Tony and Johnny Sack retire to a nearby limousine, where Tony once again advises Johnny to just shake Little Carmine's hand and put the whole mess behind them. He also defends Diet Tony: "You are sincerely mistaken if you think me or my cousin had anything to do with any of this shit." I'm assuming that by "mistaken," he actually means "100% correct," but that's a different story. Tony also claims that the witness who spotted Diet Tony is an unreliable drunken Irishman (though not an unidentified black male), and expresses genuine shock that Johnny would believe a guy like that over a paragon of honesty and integrity like Tony Soprano.
Meanwhile, out in the rain, the New York and New Jersey crews wait for their bosses and make painfully awkward small talk. It's two lines, and maybe ten seconds total, but it's also the funniest scene of the entire episode. You really had to see it, though.

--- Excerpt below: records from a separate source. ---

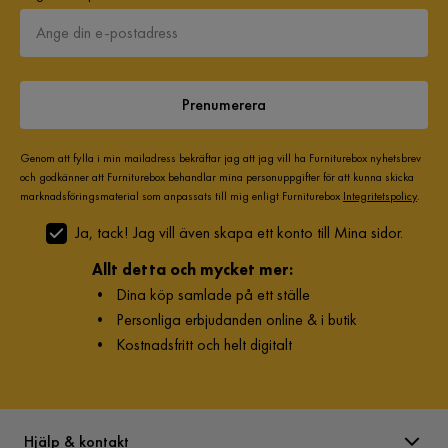
Prenumerera
Genom att fylla i min mailadress bekräftar jag att jag vill ha Furniturebox nyhetsbrev
och godkänner att Furniturebox behandlar mina personuppgifter för att kunna skicka
marknadsföringsmaterial som anpassats till mig enligt Furniturebox
Integritetspolicy
.
Ja, tack! Jag vill även skapa ett konto till Mina sidor.
Allt detta och mycket mer:
•
Dina köp samlade på ett ställe
•
Personliga erbjudanden online & i butik
•
Kostnadsfritt och helt digitalt
Hjälp & kontakt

In the limo, Johnny has managed to calm himself a little. "Maybe I'm wrong," says Tony, "but you haven't been yourself since the old man died. Lorraine [the Loan Shark]? And then you sink this idiot's boat? That's not the Johnny Sack I know." Yeah. Because Johnny's always been such a big, cuddly teddy bear. Unless someone mentions his wife's ass, that is. Then Fat Tony spins a giant yarn about how Diet Tony couldn't have whacked Peeps because he was with Fat Tony on a quest to find his mythical...er, "missing" daughter Kelly. "We were upstate," Tony explains. "Monticello. We heard Kelly was living with some fucking crackhead up there." Okay, two things: 1) Tony continues the show's fascination with butchering the names of famous landmarks by pronouncing "Monticello" as "Monty Sello," and 2) my spell-checker keeps wanting to capitalize the word "crackhead" because of my old arch-nemesis Crackhead Cosby. "I swear on my mother," announces Johnny, choking back tears, "if I find out you're lying...." Tony just looks him right in the eye and promises that he's here "humbling" himself out of friendship, and nothing more. Johnny just lets out a hefty sigh, and then climbs out of the limo without saying another word. He does, however, cast a long, angry glance at Diet Tony, who is standing off to one side, completely oblivious. It's never made clear, but I guess we're supposed to assume that Johnny never saw him limping, or there's no way he would have fallen for Tony's bullshit. It's this whole funeral sequence, incidentally, along with the ones of the boys hanging out at the job site, that really lets this episode remind me of makes this show great. It's not the just the writing, and the acting, and the incredible technical craftsmanship, because that stuff is always there, and you sort of take it for granted after a while. But what this episode, and the entire fifth season for that matter, has done really well is balance the mob stories with the family stories in a way that was sorely lacking last year. I don't need to see someone get whacked every week, and I don't want to see Tony and Carmela turn into one-note caricatures who just go through the same old motions, but you can always tell when this show starts taking itself too seriously, because it's the mob stuff that suffers. That said, any episode that gives us Paulie talking about dog shit AND Carmela crying at the sight of Tony in the pool is an A+ plus indeed.